* _Your instructions_: Write out the text read from each of the records below, line for line and unchanged, and leave the pictures out of your answer.

* _Listed entries_:
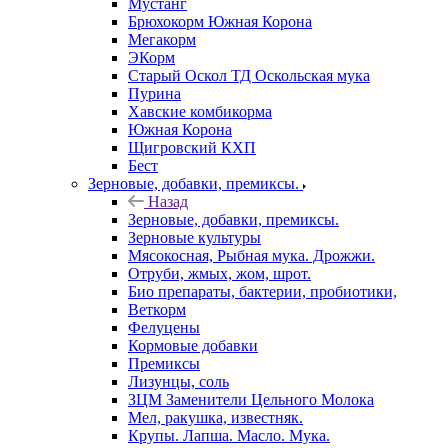
Мустанг
Брюхокорм Южная Корона
Мегакорм
ЭКорм
Старый Оскол ТД Оскольская мука
Пурина
Хавские комбикорма
Южная Корона
Щигровский КХП
Бест
Зерновые, добавки, премиксы.
Назад
Зерновые, добавки, премиксы.
Зерновые культуры
Мясокосная, Рыбная мука. Дрожжи.
Отруби, жмых, жом, шрот.
Био препараты, бактерии, пробиотики,
Веткорм
Фелуцены
Кормовые добавки
Премиксы
Лизунцы, соль
ЗЦМ Заменители Цельного Молока
Мел, ракушка, известняк.
Крупы. Лапша. Масло. Мука.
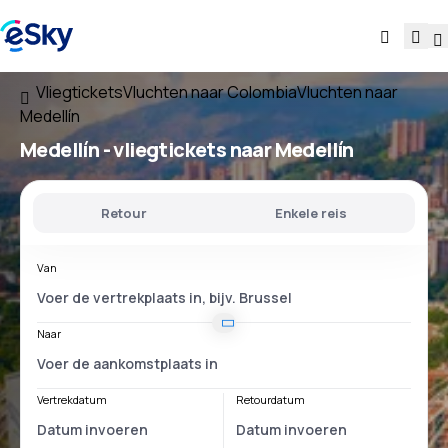
Vliegtickets
Vluchten naar Colombia
Vluchten naar
Medellín
Medellín - vliegtickets naar Medellín
Retour
Enkele reis
Van
Naar
Vertrekdatum
Retourdatum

* _Response area_:
Мустанг
Брюхокорм Южная Корона
Мегакорм
ЭКорм
Старый Оскол ТД Оскольская мука
Пурина
Хавские комбикорма
Южная Корона
Щигровский КХП
Бест
Зерновые, добавки, премиксы.
Назад
Зерновые, добавки, премиксы.
Зерновые культуры
Мясокосная, Рыбная мука. Дрожжи.
Отруби, жмых, жом, шрот.
Био препараты, бактерии, пробиотики,
Веткорм
Фелуцены
Кормовые добавки
Премиксы
Лизунцы, соль
ЗЦМ Заменители Цельного Молока
Мел, ракушка, известняк.
Крупы. Лапша. Масло. Мука.
Vliegtickets
Vluchten naar Colombia
Vluchten naar
Medellín
Medellín - vliegtickets naar Medellín
Retour
Enkele reis
Van
Naar
Vertrekdatum
Retourdatum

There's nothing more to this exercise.